#### Supplied material
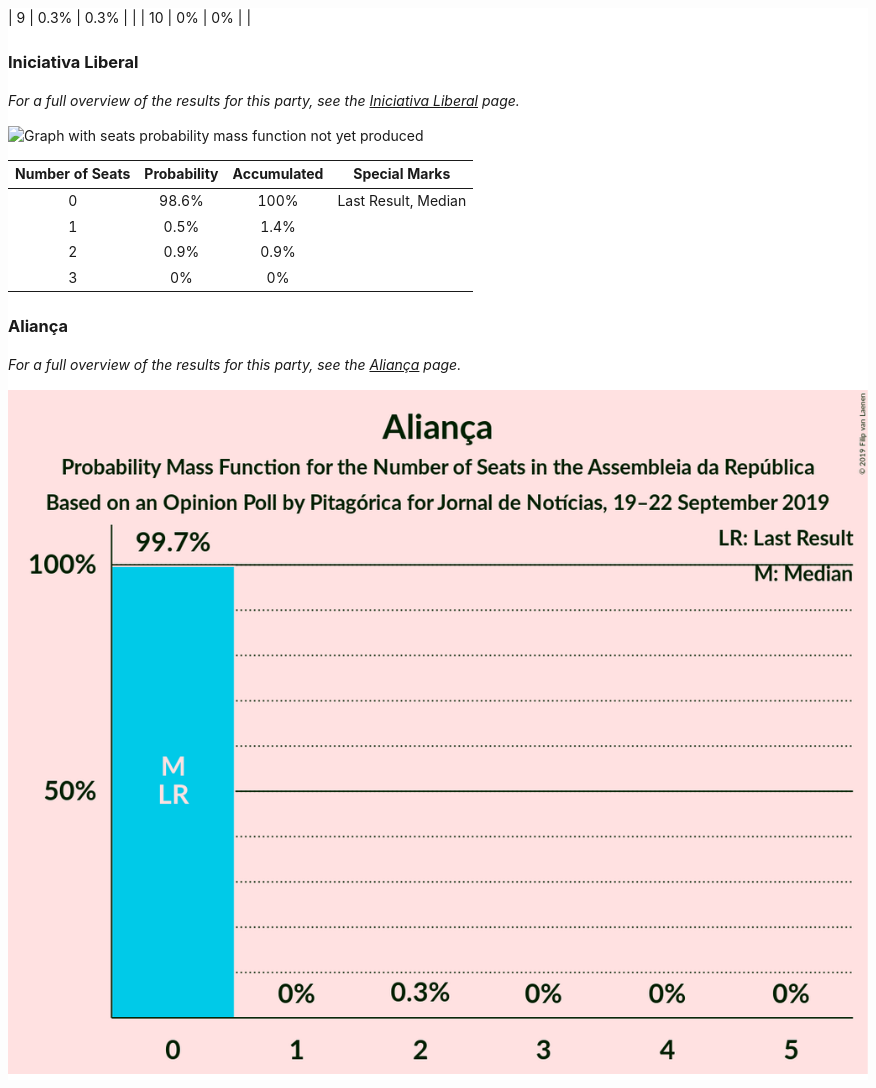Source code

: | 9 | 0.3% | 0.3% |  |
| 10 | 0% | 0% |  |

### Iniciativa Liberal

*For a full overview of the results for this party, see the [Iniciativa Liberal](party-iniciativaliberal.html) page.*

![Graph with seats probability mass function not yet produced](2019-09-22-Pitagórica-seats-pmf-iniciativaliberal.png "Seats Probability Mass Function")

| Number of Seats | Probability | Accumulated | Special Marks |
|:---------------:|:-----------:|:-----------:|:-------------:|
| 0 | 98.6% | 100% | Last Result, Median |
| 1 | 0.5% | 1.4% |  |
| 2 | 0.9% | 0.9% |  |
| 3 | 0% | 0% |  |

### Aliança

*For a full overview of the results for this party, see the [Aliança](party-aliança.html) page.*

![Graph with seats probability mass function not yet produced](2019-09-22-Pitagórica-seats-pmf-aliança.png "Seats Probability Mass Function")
########
- [What needs to be done] How many of the lines above hold "function"? Answer with only the number.

- [Expected answer] 2